# WHAT YOU HAVE TO DO
Write the listing out again, exactly as it appears.

#####

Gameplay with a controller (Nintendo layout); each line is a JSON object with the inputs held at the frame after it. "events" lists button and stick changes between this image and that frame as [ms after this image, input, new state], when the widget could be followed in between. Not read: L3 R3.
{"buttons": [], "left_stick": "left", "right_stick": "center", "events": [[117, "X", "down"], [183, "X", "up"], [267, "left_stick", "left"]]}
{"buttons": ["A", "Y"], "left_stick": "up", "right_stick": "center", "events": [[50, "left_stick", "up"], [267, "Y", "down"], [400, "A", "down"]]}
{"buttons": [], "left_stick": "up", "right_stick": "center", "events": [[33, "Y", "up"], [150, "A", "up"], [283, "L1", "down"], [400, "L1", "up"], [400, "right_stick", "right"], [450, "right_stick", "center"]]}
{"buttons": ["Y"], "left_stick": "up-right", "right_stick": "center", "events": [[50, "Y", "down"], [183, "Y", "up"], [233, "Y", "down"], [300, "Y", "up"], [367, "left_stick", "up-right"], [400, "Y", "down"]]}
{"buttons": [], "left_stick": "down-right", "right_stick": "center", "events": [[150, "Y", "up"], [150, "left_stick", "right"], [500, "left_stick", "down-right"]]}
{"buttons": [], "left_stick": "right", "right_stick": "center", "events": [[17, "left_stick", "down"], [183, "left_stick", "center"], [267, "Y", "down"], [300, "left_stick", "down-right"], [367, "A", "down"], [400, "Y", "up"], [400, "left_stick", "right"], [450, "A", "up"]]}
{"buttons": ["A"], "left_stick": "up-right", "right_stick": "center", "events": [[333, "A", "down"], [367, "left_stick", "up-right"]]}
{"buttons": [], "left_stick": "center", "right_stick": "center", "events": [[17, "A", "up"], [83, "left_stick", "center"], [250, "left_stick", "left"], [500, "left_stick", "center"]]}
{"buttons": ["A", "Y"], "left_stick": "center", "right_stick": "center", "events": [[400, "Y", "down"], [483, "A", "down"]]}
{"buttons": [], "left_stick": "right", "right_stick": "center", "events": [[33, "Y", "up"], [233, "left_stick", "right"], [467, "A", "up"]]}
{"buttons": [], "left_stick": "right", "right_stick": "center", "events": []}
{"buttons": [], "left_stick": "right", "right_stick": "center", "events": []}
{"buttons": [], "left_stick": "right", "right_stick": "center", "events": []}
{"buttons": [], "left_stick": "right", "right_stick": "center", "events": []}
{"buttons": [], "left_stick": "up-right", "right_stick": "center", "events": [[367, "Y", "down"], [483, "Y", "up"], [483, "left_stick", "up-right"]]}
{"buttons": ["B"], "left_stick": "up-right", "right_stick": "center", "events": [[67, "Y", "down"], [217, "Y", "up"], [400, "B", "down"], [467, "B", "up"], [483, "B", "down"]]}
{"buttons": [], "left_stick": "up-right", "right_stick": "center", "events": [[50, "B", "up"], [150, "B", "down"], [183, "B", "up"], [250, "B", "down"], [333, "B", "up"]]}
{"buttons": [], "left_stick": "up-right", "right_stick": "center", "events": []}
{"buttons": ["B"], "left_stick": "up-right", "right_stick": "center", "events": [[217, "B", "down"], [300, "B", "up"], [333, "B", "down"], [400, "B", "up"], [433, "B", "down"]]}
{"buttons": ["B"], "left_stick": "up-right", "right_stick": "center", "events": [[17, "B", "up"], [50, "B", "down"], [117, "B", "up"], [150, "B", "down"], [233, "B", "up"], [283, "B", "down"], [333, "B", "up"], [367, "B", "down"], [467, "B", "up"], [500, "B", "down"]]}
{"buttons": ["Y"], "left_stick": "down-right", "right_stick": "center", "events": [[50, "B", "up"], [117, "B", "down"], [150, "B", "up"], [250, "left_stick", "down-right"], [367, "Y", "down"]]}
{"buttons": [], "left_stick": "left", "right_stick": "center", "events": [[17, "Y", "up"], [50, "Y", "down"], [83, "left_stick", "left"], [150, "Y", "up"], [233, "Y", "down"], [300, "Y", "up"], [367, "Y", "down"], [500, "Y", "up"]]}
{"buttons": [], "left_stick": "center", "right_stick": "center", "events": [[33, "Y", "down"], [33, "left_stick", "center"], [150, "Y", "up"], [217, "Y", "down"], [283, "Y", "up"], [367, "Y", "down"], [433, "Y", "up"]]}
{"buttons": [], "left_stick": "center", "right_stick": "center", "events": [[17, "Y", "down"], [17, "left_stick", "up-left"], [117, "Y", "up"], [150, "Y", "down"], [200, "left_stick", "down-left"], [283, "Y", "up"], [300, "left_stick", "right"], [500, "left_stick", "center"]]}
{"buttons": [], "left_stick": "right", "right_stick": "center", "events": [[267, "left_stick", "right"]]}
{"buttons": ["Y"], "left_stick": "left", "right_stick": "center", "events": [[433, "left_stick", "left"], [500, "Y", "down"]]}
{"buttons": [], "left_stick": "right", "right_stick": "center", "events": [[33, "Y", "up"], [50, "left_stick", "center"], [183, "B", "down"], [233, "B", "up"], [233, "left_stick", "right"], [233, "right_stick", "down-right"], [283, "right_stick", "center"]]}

#####

# WRITTEN REPLY
Gameplay with a controller (Nintendo layout); each line is a JSON object with the inputs held at the frame after it. "events" lists button and stick changes between this image and that frame as [ms after this image, input, new state], when the widget could be followed in between. Not read: L3 R3.
{"buttons": [], "left_stick": "left", "right_stick": "center", "events": [[117, "X", "down"], [183, "X", "up"], [267, "left_stick", "left"]]}
{"buttons": ["A", "Y"], "left_stick": "up", "right_stick": "center", "events": [[50, "left_stick", "up"], [267, "Y", "down"], [400, "A", "down"]]}
{"buttons": [], "left_stick": "up", "right_stick": "center", "events": [[33, "Y", "up"], [150, "A", "up"], [283, "L1", "down"], [400, "L1", "up"], [400, "right_stick", "right"], [450, "right_stick", "center"]]}
{"buttons": ["Y"], "left_stick": "up-right", "right_stick": "center", "events": [[50, "Y", "down"], [183, "Y", "up"], [233, "Y", "down"], [300, "Y", "up"], [367, "left_stick", "up-right"], [400, "Y", "down"]]}
{"buttons": [], "left_stick": "down-right", "right_stick": "center", "events": [[150, "Y", "up"], [150, "left_stick", "right"], [500, "left_stick", "down-right"]]}
{"buttons": [], "left_stick": "right", "right_stick": "center", "events": [[17, "left_stick", "down"], [183, "left_stick", "center"], [267, "Y", "down"], [300, "left_stick", "down-right"], [367, "A", "down"], [400, "Y", "up"], [400, "left_stick", "right"], [450, "A", "up"]]}
{"buttons": ["A"], "left_stick": "up-right", "right_stick": "center", "events": [[333, "A", "down"], [367, "left_stick", "up-right"]]}
{"buttons": [], "left_stick": "center", "right_stick": "center", "events": [[17, "A", "up"], [83, "left_stick", "center"], [250, "left_stick", "left"], [500, "left_stick", "center"]]}
{"buttons": ["A", "Y"], "left_stick": "center", "right_stick": "center", "events": [[400, "Y", "down"], [483, "A", "down"]]}
{"buttons": [], "left_stick": "right", "right_stick": "center", "events": [[33, "Y", "up"], [233, "left_stick", "right"], [467, "A", "up"]]}
{"buttons": [], "left_stick": "right", "right_stick": "center", "events": []}
{"buttons": [], "left_stick": "right", "right_stick": "center", "events": []}
{"buttons": [], "left_stick": "right", "right_stick": "center", "events": []}
{"buttons": [], "left_stick": "right", "right_stick": "center", "events": []}
{"buttons": [], "left_stick": "up-right", "right_stick": "center", "events": [[367, "Y", "down"], [483, "Y", "up"], [483, "left_stick", "up-right"]]}
{"buttons": ["B"], "left_stick": "up-right", "right_stick": "center", "events": [[67, "Y", "down"], [217, "Y", "up"], [400, "B", "down"], [467, "B", "up"], [483, "B", "down"]]}
{"buttons": [], "left_stick": "up-right", "right_stick": "center", "events": [[50, "B", "up"], [150, "B", "down"], [183, "B", "up"], [250, "B", "down"], [333, "B", "up"]]}
{"buttons": [], "left_stick": "up-right", "right_stick": "center", "events": []}
{"buttons": ["B"], "left_stick": "up-right", "right_stick": "center", "events": [[217, "B", "down"], [300, "B", "up"], [333, "B", "down"], [400, "B", "up"], [433, "B", "down"]]}
{"buttons": ["B"], "left_stick": "up-right", "right_stick": "center", "events": [[17, "B", "up"], [50, "B", "down"], [117, "B", "up"], [150, "B", "down"], [233, "B", "up"], [283, "B", "down"], [333, "B", "up"], [367, "B", "down"], [467, "B", "up"], [500, "B", "down"]]}
{"buttons": ["Y"], "left_stick": "down-right", "right_stick": "center", "events": [[50, "B", "up"], [117, "B", "down"], [150, "B", "up"], [250, "left_stick", "down-right"], [367, "Y", "down"]]}
{"buttons": [], "left_stick": "left", "right_stick": "center", "events": [[17, "Y", "up"], [50, "Y", "down"], [83, "left_stick", "left"], [150, "Y", "up"], [233, "Y", "down"], [300, "Y", "up"], [367, "Y", "down"], [500, "Y", "up"]]}
{"buttons": [], "left_stick": "center", "right_stick": "center", "events": [[33, "Y", "down"], [33, "left_stick", "center"], [150, "Y", "up"], [217, "Y", "down"], [283, "Y", "up"], [367, "Y", "down"], [433, "Y", "up"]]}
{"buttons": [], "left_stick": "center", "right_stick": "center", "events": [[17, "Y", "down"], [17, "left_stick", "up-left"], [117, "Y", "up"], [150, "Y", "down"], [200, "left_stick", "down-left"], [283, "Y", "up"], [300, "left_stick", "right"], [500, "left_stick", "center"]]}
{"buttons": [], "left_stick": "right", "right_stick": "center", "events": [[267, "left_stick", "right"]]}
{"buttons": ["Y"], "left_stick": "left", "right_stick": "center", "events": [[433, "left_stick", "left"], [500, "Y", "down"]]}
{"buttons": [], "left_stick": "right", "right_stick": "center", "events": [[33, "Y", "up"], [50, "left_stick", "center"], [183, "B", "down"], [233, "B", "up"], [233, "left_stick", "right"], [233, "right_stick", "down-right"], [283, "right_stick", "center"]]}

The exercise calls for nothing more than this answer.